*What this task involves*:
Reproduce each of the following rows verbatim, without altering any character.

** BEGIN Dataset records **

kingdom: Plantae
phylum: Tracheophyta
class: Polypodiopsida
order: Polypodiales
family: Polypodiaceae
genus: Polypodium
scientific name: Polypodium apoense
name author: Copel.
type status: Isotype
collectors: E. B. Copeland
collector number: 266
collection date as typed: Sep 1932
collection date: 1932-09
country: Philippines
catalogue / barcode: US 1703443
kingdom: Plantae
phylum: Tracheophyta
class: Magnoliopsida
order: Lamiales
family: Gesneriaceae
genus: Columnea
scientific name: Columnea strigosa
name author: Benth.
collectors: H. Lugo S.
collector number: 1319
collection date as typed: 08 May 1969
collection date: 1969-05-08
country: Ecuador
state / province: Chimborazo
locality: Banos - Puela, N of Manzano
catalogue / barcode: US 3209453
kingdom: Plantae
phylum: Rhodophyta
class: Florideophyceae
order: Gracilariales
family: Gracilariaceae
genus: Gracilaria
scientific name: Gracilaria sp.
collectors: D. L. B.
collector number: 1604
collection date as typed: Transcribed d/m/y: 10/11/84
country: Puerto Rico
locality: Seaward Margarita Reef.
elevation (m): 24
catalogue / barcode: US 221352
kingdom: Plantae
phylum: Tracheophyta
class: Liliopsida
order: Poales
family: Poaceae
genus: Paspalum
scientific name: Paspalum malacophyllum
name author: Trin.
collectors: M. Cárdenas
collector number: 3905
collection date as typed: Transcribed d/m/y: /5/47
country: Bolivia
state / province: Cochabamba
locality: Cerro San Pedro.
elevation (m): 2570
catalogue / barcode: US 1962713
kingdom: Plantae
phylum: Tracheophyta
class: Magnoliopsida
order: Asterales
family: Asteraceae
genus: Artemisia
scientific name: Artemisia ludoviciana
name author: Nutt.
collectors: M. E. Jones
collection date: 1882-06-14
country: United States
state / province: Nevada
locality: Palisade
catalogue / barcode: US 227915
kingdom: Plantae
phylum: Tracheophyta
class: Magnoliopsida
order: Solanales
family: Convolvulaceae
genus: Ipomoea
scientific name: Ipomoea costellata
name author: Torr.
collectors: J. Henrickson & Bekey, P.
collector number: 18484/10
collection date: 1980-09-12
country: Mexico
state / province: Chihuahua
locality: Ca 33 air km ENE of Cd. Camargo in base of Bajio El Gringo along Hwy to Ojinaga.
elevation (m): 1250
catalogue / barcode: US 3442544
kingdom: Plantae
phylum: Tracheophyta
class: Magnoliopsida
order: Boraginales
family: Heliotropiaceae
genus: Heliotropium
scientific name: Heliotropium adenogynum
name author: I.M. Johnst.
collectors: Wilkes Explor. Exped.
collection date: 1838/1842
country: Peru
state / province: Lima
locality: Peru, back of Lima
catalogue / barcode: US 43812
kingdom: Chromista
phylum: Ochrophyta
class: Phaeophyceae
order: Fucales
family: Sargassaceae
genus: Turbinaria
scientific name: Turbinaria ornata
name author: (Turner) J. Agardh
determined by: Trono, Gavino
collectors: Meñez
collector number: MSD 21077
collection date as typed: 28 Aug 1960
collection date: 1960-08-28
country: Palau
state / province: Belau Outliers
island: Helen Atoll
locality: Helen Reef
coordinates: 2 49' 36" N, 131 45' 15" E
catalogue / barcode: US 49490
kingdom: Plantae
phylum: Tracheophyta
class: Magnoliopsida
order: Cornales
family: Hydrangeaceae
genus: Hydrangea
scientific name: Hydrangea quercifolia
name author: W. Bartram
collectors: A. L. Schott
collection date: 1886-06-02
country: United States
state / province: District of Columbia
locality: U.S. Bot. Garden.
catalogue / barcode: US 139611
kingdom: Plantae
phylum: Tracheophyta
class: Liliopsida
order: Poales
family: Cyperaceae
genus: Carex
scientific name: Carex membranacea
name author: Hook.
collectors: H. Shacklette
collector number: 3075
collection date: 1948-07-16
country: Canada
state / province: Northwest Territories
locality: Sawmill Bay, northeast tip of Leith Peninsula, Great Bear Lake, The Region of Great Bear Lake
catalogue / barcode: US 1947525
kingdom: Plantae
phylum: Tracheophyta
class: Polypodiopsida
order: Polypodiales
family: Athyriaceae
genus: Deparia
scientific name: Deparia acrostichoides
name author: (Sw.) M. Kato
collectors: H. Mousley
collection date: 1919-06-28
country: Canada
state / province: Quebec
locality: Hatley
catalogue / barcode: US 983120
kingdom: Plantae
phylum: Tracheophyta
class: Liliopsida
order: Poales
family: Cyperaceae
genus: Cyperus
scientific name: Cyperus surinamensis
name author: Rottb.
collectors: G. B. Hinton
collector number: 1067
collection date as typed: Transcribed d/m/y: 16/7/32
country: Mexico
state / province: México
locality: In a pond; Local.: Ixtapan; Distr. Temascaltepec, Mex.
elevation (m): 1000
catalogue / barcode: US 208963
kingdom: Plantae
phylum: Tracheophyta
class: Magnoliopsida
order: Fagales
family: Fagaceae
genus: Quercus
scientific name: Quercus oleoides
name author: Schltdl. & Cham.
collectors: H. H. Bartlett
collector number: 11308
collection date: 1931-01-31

** END Dataset records **

*Answer for the task*:
kingdom: Plantae
phylum: Tracheophyta
class: Polypodiopsida
order: Polypodiales
family: Polypodiaceae
genus: Polypodium
scientific name: Polypodium apoense
name author: Copel.
type status: Isotype
collectors: E. B. Copeland
collector number: 266
collection date as typed: Sep 1932
collection date: 1932-09
country: Philippines
catalogue / barcode: US 1703443
kingdom: Plantae
phylum: Tracheophyta
class: Magnoliopsida
order: Lamiales
family: Gesneriaceae
genus: Columnea
scientific name: Columnea strigosa
name author: Benth.
collectors: H. Lugo S.
collector number: 1319
collection date as typed: 08 May 1969
collection date: 1969-05-08
country: Ecuador
state / province: Chimborazo
locality: Banos - Puela, N of Manzano
catalogue / barcode: US 3209453
kingdom: Plantae
phylum: Rhodophyta
class: Florideophyceae
order: Gracilariales
family: Gracilariaceae
genus: Gracilaria
scientific name: Gracilaria sp.
collectors: D. L. B.
collector number: 1604
collection date as typed: Transcribed d/m/y: 10/11/84
country: Puerto Rico
locality: Seaward Margarita Reef.
elevation (m): 24
catalogue / barcode: US 221352
kingdom: Plantae
phylum: Tracheophyta
class: Liliopsida
order: Poales
family: Poaceae
genus: Paspalum
scientific name: Paspalum malacophyllum
name author: Trin.
collectors: M. Cárdenas
collector number: 3905
collection date as typed: Transcribed d/m/y: /5/47
country: Bolivia
state / province: Cochabamba
locality: Cerro San Pedro.
elevation (m): 2570
catalogue / barcode: US 1962713
kingdom: Plantae
phylum: Tracheophyta
class: Magnoliopsida
order: Asterales
family: Asteraceae
genus: Artemisia
scientific name: Artemisia ludoviciana
name author: Nutt.
collectors: M. E. Jones
collection date: 1882-06-14
country: United States
state / province: Nevada
locality: Palisade
catalogue / barcode: US 227915
kingdom: Plantae
phylum: Tracheophyta
class: Magnoliopsida
order: Solanales
family: Convolvulaceae
genus: Ipomoea
scientific name: Ipomoea costellata
name author: Torr.
collectors: J. Henrickson & Bekey, P.
collector number: 18484/10
collection date: 1980-09-12
country: Mexico
state / province: Chihuahua
locality: Ca 33 air km ENE of Cd. Camargo in base of Bajio El Gringo along Hwy to Ojinaga.
elevation (m): 1250
catalogue / barcode: US 3442544
kingdom: Plantae
phylum: Tracheophyta
class: Magnoliopsida
order: Boraginales
family: Heliotropiaceae
genus: Heliotropium
scientific name: Heliotropium adenogynum
name author: I.M. Johnst.
collectors: Wilkes Explor. Exped.
collection date: 1838/1842
country: Peru
state / province: Lima
locality: Peru, back of Lima
catalogue / barcode: US 43812
kingdom: Chromista
phylum: Ochrophyta
class: Phaeophyceae
order: Fucales
family: Sargassaceae
genus: Turbinaria
scientific name: Turbinaria ornata
name author: (Turner) J. Agardh
determined by: Trono, Gavino
collectors: Meñez
collector number: MSD 21077
collection date as typed: 28 Aug 1960
collection date: 1960-08-28
country: Palau
state / province: Belau Outliers
island: Helen Atoll
locality: Helen Reef
coordinates: 2 49' 36" N, 131 45' 15" E
catalogue / barcode: US 49490
kingdom: Plantae
phylum: Tracheophyta
class: Magnoliopsida
order: Cornales
family: Hydrangeaceae
genus: Hydrangea
scientific name: Hydrangea quercifolia
name author: W. Bartram
collectors: A. L. Schott
collection date: 1886-06-02
country: United States
state / province: District of Columbia
locality: U.S. Bot. Garden.
catalogue / barcode: US 139611
kingdom: Plantae
phylum: Tracheophyta
class: Liliopsida
order: Poales
family: Cyperaceae
genus: Carex
scientific name: Carex membranacea
name author: Hook.
collectors: H. Shacklette
collector number: 3075
collection date: 1948-07-16
country: Canada
state / province: Northwest Territories
locality: Sawmill Bay, northeast tip of Leith Peninsula, Great Bear Lake, The Region of Great Bear Lake
catalogue / barcode: US 1947525
kingdom: Plantae
phylum: Tracheophyta
class: Polypodiopsida
order: Polypodiales
family: Athyriaceae
genus: Deparia
scientific name: Deparia acrostichoides
name author: (Sw.) M. Kato
collectors: H. Mousley
collection date: 1919-06-28
country: Canada
state / province: Quebec
locality: Hatley
catalogue / barcode: US 983120
kingdom: Plantae
phylum: Tracheophyta
class: Liliopsida
order: Poales
family: Cyperaceae
genus: Cyperus
scientific name: Cyperus surinamensis
name author: Rottb.
collectors: G. B. Hinton
collector number: 1067
collection date as typed: Transcribed d/m/y: 16/7/32
country: Mexico
state / province: México
locality: In a pond; Local.: Ixtapan; Distr. Temascaltepec, Mex.
elevation (m): 1000
catalogue / barcode: US 208963
kingdom: Plantae
phylum: Tracheophyta
class: Magnoliopsida
order: Fagales
family: Fagaceae
genus: Quercus
scientific name: Quercus oleoides
name author: Schltdl. & Cham.
collectors: H. H. Bartlett
collector number: 11308
collection date: 1931-01-31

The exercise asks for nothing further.